● **WHAT THE EXERCISE ASKS**
All lines containing the string "الصورة" must be copied from the entries.
*** EXERCISE INPUT Section Begins ***
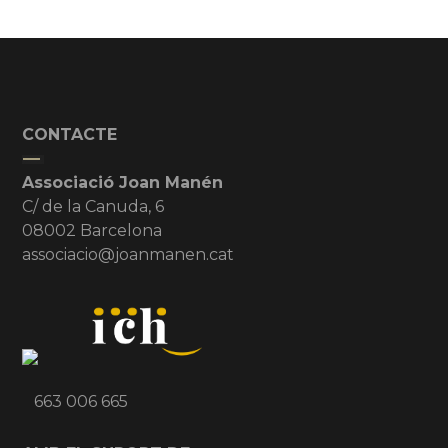
CONTACTE
Associació Joan Manén
C/ de la Canuda, 6
08002 Barcelona
associacio@joanmanen.cat
663 006 665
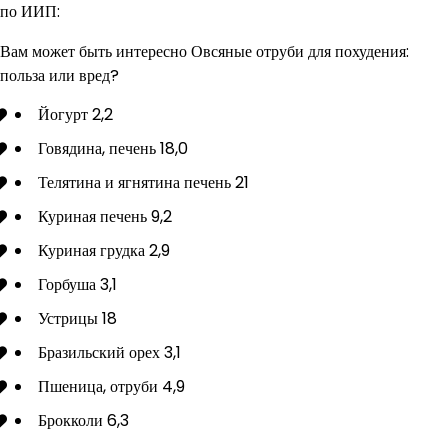
по ИИП:
Вам может быть интересно Овсяные отруби для похудения:
польза или вред?
Йогурт 2,2
Говядина, печень 18,0
Телятина и ягнятина печень 21
Куриная печень 9,2
Куриная грудка 2,9
Горбуша 3,1
Устрицы 18
Бразильский орех 3,1
Пшеница, отруби 4,9
Брокколи 6,3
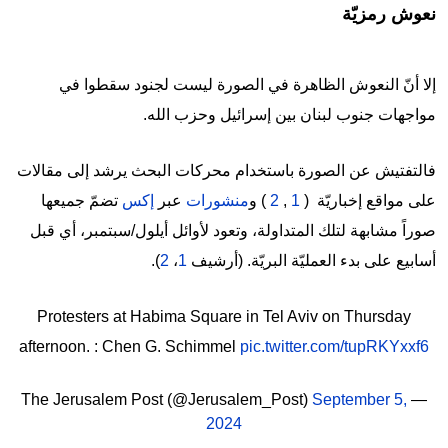
نعوش رمزيّة
إلا أنّ النعوش الظاهرة في الصورة ليست لجنود سقطوا في
مواجهات جنوب لبنان بين إسرائيل وحزب الله.
فالتفتيش عن الصورة باستخدام محركات البحث يرشد إلى مقالات
على مواقع إخباريّة (
1
,
2
) و
منشورات
عبر
إكس
تضمّ جميعها
صوراً مشابهة لتلك المتداولة، وتعود لأوائل أيلول/سبتمبر، أي قبل
أسابيع على بدء العمليّة البريّة. (أرشيف
1
،
2
).
Protesters at Habima Square in Tel Aviv on Thursday
afternoon. : Chen G. Schimmel
pic.twitter.com/tupRKYxxf6
September 5,
— The Jerusalem Post (@Jerusalem_Post)
2024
*** EXERCISE INPUT Section Ends ***
● **FINISHED EXERCISE**
إلا أنّ النعوش الظاهرة في الصورة ليست لجنود سقطوا في
فالتفتيش عن الصورة باستخدام محركات البحث يرشد إلى مقالات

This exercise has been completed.